Ist Erinnerung ohne Dinge möglich? Marcel Proust unterscheidet in seinem Roman „Auf der Suche nach der verlorenen Zeit“ zwischen freiwilligen Erinnerungen und unfreiwilligen/unwillkürlichen Erinnerungen. Letztere sind demnach psychische Erlebnisse, die beispielsweise durch Déjà-vu-Erlebnisse als wahre Empfindung zum Vorschein kommen und dabei Erlebnisse in Form von Bildern, Klängen, Geschmäcken oder Gerüchen wieder erleben lassen. Freiwillige bzw. willentliche Erinnerungen dagegen sind nach Proust immer verfälscht und unvollständig.
Aber ist es nicht genau das, was wir wollen? Uns nur an die Dinge erinnern, die wir dafür auswählen?

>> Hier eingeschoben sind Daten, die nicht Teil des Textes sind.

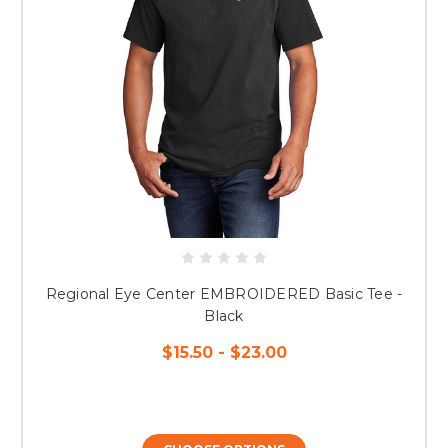
Regional Eye Center EMBROIDERED Basic Tee -
Black
$15.50 - $23.00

Und doch sind es irgendwie vergebliche Bemühungen, etwas aus unserer Vergangenheit nur durch Geistesanstrengung herauf zu beschwören. Deshalb belegen wir ansonsten belanglose Gegenstände mit einem unglaublichen Wert und kaufen diese von mehr oder weniger seriösen Händlern auf der ganzen Welt.
Ich finde es wirklich anstrengend, mich durch die Souvenirläden zu wühlen, wo es viel zu viel billigen und kitschigen Kram gibt. Möchte man allerdings ein „echtes“ Souvenir haben, kann das schnell mal teuer werden, vor allem in Nordeuropa. Da kostet zum Beispiel ein knapp 20 cm großes Dalahäst (Dalapferd) schon mal 40€ (zumindest das Original). Da überlegt man sich zweimal, ob man sowas wirklich nur ‚einfach so‘ mitbringt, damit es dann bei anderen verstaubt. Früher fand ich es nett, wenn mir aus der Familie jemand etwas aus dem Urlaub mitgebracht hat. Aber meistens stand es ein paar Wochen im Zimmer und wanderte dann auf den Dachboden, wo es vor sich hin verstaubte. Daraus habe ich wohl gelernt, denn solche Sachen, die hinterher einfach nur rumstehen könnten, bringe ich niemandem mit, auch nicht mir selber.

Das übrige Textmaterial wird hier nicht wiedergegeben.